Menopause works in the opposite direction. Declining estrogen levels reduce the amount of vaginal fluid and change the vagina’s natural acid balance. The first sign is often dryness, especially noticeable during sex. Some people develop unusual yellowish discharge as the vaginal walls become thinner and more fragile, a condition called vaginal atrophy.
How Hygiene Products Affect Discharge
Douching is one of the most disruptive things you can do to vaginal discharge. It strips away the beneficial bacteria that maintain the vagina’s natural acidity, which can trigger an overgrowth of harmful bacteria and lead directly to yeast infections or BV. If you already have an infection, douching can push bacteria upward into the uterus and fallopian tubes.
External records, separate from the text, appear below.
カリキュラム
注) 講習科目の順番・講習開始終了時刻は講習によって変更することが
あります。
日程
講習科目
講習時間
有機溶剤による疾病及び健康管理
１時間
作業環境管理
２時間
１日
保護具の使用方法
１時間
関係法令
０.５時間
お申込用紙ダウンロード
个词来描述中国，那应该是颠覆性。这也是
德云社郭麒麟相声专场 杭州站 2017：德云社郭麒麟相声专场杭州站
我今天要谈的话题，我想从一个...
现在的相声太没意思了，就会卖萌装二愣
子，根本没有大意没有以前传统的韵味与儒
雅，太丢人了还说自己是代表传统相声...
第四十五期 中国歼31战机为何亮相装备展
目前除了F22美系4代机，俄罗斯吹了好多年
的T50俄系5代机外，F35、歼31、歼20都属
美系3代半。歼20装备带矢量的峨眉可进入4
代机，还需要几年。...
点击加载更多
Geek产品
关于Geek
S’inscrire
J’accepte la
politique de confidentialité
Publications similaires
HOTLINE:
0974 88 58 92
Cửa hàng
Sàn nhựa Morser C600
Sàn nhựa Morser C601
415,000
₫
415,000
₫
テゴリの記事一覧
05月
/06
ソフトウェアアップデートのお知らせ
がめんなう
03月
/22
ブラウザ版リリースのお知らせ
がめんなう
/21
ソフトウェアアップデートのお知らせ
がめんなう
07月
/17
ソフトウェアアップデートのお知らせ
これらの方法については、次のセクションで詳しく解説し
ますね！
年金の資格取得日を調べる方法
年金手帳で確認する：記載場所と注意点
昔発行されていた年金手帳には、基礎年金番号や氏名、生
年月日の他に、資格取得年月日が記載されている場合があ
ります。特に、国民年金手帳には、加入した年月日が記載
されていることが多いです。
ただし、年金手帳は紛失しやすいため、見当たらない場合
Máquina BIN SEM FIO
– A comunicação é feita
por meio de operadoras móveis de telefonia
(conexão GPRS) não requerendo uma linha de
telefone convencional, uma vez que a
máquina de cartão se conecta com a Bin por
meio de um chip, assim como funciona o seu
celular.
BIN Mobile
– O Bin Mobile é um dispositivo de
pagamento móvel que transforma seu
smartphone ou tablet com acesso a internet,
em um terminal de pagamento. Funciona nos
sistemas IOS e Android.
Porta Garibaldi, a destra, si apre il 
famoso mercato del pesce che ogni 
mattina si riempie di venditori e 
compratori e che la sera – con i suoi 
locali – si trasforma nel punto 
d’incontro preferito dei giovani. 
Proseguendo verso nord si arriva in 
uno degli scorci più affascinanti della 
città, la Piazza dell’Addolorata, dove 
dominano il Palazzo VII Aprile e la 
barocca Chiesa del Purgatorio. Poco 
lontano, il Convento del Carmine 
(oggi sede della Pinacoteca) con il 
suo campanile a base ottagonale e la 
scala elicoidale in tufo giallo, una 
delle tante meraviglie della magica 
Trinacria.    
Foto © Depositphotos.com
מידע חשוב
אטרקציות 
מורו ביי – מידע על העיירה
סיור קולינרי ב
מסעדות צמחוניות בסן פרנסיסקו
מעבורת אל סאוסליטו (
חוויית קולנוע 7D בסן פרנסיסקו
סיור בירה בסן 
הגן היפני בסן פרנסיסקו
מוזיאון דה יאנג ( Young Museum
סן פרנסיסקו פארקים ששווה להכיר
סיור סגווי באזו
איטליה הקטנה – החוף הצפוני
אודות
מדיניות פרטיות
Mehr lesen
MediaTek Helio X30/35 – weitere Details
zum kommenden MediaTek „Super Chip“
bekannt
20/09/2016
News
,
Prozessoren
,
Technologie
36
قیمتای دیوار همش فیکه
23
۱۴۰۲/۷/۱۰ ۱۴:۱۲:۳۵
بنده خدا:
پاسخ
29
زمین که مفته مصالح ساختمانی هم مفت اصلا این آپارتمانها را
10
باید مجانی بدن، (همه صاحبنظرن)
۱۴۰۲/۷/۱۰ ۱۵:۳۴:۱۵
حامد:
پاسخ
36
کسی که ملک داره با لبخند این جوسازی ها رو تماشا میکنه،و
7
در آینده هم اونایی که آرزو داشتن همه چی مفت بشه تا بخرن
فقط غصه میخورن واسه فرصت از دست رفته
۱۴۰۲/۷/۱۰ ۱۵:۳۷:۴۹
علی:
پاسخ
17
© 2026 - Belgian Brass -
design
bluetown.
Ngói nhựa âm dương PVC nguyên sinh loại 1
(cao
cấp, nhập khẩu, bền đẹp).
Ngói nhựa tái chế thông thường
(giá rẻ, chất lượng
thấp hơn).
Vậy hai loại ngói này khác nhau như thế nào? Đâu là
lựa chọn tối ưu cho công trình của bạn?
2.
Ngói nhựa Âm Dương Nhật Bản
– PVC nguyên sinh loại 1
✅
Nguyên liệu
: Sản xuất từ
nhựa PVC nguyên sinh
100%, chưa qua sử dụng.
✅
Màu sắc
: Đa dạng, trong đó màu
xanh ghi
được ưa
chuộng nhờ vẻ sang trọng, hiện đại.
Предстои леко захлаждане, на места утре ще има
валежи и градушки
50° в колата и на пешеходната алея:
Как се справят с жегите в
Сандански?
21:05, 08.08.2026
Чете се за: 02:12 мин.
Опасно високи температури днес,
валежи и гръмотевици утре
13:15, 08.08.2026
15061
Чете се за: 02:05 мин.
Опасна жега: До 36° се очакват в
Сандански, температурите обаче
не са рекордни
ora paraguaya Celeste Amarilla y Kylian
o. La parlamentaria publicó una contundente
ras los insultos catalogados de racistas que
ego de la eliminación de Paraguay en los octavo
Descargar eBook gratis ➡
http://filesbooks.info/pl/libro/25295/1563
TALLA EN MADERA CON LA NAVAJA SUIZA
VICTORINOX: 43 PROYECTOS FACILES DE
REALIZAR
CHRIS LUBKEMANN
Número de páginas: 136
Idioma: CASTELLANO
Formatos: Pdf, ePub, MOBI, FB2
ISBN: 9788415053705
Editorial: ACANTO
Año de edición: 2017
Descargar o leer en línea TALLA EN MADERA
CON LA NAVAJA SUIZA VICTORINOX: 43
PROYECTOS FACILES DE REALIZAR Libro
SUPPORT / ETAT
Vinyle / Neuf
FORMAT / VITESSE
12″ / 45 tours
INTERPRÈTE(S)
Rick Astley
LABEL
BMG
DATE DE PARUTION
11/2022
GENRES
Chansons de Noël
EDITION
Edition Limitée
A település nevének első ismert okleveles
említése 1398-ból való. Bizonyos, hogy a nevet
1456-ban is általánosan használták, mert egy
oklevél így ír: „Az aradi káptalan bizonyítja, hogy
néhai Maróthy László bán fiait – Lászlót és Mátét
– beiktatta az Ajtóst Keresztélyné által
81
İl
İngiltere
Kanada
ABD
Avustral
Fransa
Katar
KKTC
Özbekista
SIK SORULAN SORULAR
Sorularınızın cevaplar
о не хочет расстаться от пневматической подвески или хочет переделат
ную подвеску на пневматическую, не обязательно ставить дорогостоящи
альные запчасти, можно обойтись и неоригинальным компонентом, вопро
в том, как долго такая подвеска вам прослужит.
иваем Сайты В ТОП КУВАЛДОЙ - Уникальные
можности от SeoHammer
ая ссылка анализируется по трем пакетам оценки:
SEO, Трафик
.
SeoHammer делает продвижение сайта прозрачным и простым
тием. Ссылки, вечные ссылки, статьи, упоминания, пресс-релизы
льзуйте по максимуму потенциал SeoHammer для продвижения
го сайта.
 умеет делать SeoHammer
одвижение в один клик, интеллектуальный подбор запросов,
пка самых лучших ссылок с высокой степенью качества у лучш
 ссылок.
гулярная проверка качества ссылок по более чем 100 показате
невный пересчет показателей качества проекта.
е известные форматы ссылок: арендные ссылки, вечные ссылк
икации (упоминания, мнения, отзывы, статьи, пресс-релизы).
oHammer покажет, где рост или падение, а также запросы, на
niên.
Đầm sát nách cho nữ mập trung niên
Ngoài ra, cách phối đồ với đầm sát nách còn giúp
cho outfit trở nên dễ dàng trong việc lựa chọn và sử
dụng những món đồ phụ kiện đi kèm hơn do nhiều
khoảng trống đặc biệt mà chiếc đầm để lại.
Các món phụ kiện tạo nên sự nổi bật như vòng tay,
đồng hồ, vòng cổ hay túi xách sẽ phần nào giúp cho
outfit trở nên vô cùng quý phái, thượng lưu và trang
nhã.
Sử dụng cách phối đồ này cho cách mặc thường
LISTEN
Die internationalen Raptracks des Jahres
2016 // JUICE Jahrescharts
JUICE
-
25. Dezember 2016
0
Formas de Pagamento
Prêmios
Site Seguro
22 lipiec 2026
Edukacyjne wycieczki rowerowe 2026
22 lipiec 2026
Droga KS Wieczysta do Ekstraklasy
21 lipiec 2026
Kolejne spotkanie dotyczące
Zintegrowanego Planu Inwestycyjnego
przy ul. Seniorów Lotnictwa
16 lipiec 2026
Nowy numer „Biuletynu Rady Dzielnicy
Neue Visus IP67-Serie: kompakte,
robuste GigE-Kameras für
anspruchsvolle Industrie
It also masks odor only temporarily while making the underlying problem worse. If you notice a change in your discharge, avoid douching before a medical appointment, because it can wash away the very evidence a provider needs to make a diagnosis.
Scented soaps, body washes, and feminine sprays can also irritate the vulva and shift the vaginal environment enough to change your discharge. Warm water on the outside of the vagina is sufficient for hygiene. If you prefer soap, a mild, fragrance-free option is the least likely to cause problems, though even mild soaps can cause dryness if you have sensitive skin or an active infection.
Signs That Warrant Attention
A change in color, texture, or smell that persists for more than a day or two and doesn’t match your normal cycle pattern is worth investigating. Grey or green discharge, a fishy or foul smell, itching, burning, pain during urination, or pelvic pain all point toward an infection. Self-diagnosing based on symptoms alone is unreliable. Studies show that medical history without examination leads to inaccurate diagnoses and unnecessary or wrong treatments. A provider can do a simple exam and lab test to identify the exact cause, which matters because the treatments for BV, yeast infections, and STIs are completely different from one another.
If symptoms persist after treatment and no clear cause has been found, a referral to a specialist is a reasonable next step.